-- Activity --
Within the data below, find the string "left" and return each line where it occurs.

[Opening Information given section]

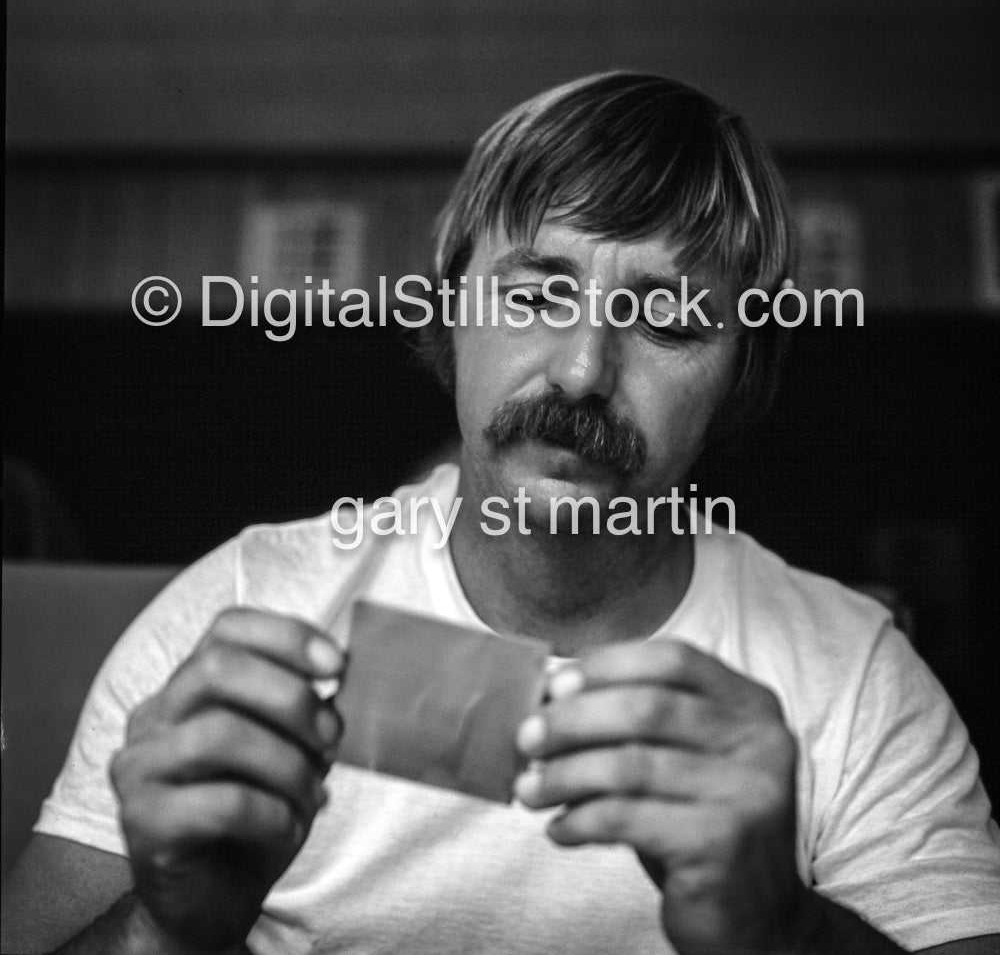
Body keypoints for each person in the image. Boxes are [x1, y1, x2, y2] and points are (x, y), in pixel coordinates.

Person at [3, 72, 999, 955]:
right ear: (450, 314)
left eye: (668, 320)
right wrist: (169, 932)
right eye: (535, 296)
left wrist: (785, 931)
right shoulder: (246, 600)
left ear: (737, 383)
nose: (582, 370)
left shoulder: (857, 674)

[Closing Information given section]

-- Response for this exercise --
left eye: (668, 320)
left wrist: (785, 931)
left ear: (737, 383)
left shoulder: (857, 674)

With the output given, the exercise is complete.